▶ **Required action**:
Below are several records. Retype exactly those lines running from the one with "kiezen van een verhuisbedrijf?" through the one with "Bombeiros, foram 133", end lines included, and no others.

━━━ Record extracts ━━━

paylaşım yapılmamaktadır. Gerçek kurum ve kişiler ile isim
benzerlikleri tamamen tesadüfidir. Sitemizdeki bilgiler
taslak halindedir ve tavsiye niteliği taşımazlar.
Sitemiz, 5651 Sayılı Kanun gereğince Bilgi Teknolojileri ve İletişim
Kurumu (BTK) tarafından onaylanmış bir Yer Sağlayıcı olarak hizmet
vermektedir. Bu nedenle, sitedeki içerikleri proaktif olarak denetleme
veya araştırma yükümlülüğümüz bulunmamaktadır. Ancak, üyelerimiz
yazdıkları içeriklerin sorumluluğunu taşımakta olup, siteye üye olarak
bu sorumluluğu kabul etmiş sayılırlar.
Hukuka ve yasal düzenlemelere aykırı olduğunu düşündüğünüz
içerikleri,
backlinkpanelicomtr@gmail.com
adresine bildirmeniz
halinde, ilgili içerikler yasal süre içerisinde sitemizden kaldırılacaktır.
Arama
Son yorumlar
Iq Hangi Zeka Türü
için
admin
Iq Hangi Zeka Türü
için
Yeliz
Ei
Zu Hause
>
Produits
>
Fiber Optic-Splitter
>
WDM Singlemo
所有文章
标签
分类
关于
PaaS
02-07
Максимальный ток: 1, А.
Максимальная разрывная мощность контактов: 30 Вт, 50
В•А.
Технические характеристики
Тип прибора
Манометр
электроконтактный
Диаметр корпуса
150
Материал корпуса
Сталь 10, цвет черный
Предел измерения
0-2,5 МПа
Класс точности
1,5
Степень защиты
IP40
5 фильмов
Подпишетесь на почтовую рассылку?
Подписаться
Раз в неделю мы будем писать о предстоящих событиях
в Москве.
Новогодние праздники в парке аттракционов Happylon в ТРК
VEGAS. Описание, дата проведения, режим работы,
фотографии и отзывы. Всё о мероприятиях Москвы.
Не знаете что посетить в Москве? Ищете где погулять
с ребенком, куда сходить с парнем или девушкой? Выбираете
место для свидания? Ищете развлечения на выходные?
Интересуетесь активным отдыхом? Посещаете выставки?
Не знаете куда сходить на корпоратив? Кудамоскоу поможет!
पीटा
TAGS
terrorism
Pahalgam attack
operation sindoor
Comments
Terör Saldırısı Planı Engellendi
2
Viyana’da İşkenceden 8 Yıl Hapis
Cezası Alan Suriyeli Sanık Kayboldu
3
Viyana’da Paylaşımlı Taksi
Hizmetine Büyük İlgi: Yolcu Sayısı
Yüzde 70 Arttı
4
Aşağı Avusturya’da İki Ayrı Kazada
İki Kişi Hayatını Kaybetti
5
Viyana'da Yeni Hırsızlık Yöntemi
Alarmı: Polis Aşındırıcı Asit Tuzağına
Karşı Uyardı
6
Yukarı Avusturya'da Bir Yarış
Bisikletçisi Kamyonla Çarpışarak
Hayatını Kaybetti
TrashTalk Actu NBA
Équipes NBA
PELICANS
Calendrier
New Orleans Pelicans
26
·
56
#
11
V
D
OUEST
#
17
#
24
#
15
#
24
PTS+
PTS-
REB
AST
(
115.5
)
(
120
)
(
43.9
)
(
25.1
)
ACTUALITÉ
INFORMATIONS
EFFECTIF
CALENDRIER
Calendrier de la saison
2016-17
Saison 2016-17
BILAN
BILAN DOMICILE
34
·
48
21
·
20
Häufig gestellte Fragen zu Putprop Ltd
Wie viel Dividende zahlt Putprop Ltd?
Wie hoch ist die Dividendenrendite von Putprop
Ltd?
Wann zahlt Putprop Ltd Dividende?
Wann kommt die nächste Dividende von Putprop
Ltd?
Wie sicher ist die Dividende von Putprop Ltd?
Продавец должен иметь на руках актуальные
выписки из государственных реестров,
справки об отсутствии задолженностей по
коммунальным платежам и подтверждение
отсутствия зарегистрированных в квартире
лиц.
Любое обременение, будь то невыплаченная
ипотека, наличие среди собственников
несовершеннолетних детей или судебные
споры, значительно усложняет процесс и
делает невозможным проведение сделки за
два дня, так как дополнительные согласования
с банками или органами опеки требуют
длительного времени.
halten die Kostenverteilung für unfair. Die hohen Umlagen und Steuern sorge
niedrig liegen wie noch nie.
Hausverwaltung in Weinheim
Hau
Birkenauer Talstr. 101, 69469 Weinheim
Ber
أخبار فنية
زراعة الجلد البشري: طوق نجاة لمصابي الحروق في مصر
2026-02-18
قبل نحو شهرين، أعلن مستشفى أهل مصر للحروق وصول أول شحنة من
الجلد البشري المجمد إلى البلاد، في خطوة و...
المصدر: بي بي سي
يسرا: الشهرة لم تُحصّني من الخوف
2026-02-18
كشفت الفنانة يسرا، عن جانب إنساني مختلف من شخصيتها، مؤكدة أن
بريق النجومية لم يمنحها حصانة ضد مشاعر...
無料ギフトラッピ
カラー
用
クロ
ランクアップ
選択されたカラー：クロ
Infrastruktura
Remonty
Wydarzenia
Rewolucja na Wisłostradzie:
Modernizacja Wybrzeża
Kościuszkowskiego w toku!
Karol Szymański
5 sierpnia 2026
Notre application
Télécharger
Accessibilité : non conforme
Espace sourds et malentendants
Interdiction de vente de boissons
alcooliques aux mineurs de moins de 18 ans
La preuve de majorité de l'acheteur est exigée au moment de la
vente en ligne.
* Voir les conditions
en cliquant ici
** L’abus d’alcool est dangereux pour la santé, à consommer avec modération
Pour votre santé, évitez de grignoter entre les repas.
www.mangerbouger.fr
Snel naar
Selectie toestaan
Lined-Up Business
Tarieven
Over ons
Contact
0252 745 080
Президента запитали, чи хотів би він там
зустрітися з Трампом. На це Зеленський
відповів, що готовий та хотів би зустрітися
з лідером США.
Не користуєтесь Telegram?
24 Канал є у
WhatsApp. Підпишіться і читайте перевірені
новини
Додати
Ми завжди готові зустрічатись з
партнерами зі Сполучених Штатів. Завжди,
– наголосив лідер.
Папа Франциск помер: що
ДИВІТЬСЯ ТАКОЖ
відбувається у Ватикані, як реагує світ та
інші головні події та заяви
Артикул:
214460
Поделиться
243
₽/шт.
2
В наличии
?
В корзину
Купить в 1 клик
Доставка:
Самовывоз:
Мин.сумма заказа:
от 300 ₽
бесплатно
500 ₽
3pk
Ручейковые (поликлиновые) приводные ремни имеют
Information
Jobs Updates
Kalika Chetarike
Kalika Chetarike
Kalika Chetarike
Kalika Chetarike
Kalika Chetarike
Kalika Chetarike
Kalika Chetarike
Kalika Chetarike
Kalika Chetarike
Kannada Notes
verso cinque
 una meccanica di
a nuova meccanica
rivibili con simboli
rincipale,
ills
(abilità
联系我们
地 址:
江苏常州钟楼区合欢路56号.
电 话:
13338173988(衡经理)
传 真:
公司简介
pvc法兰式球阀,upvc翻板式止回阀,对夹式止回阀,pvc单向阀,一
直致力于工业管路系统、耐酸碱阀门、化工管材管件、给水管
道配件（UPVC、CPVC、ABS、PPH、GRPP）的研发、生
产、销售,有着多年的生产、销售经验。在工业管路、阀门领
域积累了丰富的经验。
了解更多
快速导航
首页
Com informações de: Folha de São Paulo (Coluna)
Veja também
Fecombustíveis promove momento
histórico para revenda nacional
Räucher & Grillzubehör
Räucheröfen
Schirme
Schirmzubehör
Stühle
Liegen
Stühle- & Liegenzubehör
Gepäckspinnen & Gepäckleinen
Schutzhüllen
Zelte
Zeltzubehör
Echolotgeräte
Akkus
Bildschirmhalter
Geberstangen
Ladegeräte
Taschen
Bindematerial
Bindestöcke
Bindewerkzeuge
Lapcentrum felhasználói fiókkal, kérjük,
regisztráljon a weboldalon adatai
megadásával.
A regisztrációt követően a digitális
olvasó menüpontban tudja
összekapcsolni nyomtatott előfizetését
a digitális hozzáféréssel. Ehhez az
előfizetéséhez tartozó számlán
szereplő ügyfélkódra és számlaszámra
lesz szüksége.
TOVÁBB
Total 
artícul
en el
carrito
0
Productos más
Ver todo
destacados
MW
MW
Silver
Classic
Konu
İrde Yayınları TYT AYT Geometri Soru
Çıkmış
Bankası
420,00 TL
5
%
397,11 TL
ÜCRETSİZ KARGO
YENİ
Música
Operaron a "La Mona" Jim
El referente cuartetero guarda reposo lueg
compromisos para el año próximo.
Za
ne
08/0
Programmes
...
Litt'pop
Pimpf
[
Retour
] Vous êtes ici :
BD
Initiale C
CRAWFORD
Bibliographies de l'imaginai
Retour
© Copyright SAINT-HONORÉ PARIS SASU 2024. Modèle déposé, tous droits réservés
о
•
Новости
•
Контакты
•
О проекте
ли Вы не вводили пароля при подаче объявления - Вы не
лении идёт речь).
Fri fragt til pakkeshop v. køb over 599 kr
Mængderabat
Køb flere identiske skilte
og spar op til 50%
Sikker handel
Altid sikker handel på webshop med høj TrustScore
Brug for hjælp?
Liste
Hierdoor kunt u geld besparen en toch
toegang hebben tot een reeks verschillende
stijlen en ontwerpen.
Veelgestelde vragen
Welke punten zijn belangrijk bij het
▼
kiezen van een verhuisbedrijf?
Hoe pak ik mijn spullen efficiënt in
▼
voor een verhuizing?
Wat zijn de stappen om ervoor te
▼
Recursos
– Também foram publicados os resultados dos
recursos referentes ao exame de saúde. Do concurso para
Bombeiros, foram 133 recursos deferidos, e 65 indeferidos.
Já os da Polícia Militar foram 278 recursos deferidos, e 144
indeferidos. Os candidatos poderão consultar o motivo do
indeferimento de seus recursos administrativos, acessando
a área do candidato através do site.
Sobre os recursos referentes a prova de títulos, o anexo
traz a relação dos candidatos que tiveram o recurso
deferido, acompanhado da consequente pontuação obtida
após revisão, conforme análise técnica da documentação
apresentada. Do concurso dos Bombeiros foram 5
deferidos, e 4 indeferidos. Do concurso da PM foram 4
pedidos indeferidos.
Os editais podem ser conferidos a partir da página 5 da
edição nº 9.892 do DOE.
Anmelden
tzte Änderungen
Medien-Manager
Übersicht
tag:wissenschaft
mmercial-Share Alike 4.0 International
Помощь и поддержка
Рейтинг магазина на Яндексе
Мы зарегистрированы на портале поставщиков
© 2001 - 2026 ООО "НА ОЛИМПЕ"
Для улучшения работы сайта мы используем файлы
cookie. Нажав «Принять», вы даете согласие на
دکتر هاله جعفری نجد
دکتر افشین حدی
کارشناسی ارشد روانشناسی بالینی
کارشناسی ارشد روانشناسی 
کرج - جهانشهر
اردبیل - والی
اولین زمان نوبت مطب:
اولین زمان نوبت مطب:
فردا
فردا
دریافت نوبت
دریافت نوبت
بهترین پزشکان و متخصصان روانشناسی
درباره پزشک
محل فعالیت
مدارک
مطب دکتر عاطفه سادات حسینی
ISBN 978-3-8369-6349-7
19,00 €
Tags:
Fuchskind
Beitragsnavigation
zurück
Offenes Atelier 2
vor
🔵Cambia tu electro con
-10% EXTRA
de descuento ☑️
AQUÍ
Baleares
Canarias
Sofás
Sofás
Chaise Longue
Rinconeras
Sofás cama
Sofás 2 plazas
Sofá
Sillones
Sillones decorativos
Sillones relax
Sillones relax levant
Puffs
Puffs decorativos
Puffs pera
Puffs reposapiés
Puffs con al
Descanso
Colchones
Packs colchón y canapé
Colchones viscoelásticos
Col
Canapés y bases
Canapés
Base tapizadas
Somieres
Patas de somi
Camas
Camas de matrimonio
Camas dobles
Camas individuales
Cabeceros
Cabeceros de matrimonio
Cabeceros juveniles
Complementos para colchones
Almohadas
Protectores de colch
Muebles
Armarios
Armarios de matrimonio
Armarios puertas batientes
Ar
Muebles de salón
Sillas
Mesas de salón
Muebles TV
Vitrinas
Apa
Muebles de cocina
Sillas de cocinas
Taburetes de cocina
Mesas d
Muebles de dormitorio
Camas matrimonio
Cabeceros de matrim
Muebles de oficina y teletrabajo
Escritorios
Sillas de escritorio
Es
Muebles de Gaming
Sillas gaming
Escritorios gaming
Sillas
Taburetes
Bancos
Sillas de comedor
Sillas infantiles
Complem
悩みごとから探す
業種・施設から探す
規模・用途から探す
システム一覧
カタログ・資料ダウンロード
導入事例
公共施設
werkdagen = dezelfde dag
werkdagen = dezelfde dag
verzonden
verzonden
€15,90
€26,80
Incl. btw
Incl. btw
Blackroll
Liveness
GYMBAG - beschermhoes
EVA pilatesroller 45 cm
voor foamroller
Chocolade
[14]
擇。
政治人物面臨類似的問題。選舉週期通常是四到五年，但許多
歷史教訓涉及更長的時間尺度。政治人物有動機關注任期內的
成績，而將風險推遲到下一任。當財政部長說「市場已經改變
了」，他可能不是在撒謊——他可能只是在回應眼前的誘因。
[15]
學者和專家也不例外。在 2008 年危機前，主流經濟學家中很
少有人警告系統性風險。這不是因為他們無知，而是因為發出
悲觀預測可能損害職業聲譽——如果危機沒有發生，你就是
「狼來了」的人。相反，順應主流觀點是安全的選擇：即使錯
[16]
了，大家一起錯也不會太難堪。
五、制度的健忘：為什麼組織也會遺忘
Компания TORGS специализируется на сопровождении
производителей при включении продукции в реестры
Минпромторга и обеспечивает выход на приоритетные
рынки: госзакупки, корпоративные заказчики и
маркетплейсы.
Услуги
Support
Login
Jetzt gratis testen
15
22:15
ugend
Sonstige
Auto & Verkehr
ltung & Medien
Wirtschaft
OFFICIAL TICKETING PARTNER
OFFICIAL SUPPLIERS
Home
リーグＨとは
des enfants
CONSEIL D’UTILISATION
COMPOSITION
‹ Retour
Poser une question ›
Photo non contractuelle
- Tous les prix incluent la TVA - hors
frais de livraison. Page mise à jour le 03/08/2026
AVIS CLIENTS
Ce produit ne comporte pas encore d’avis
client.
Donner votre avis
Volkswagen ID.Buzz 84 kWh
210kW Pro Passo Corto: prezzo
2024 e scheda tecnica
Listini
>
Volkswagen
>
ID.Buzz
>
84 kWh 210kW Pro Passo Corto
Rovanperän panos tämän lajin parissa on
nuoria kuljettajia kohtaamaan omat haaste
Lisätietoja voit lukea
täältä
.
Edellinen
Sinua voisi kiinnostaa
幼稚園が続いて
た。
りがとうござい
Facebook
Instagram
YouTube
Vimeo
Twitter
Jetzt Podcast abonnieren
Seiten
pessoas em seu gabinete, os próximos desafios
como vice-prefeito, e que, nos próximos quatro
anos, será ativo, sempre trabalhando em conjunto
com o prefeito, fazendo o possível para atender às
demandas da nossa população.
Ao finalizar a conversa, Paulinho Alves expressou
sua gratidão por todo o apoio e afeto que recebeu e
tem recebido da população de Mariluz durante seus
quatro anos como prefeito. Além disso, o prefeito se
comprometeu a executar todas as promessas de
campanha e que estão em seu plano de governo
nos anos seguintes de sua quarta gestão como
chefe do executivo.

━━━

▶ **Result below**:
kiezen van een verhuisbedrijf?
Hoe pak ik mijn spullen efficiënt in
▼
voor een verhuizing?
Wat zijn de stappen om ervoor te
▼
Recursos
– Também foram publicados os resultados dos
recursos referentes ao exame de saúde. Do concurso para
Bombeiros, foram 133 recursos deferidos, e 65 indeferidos.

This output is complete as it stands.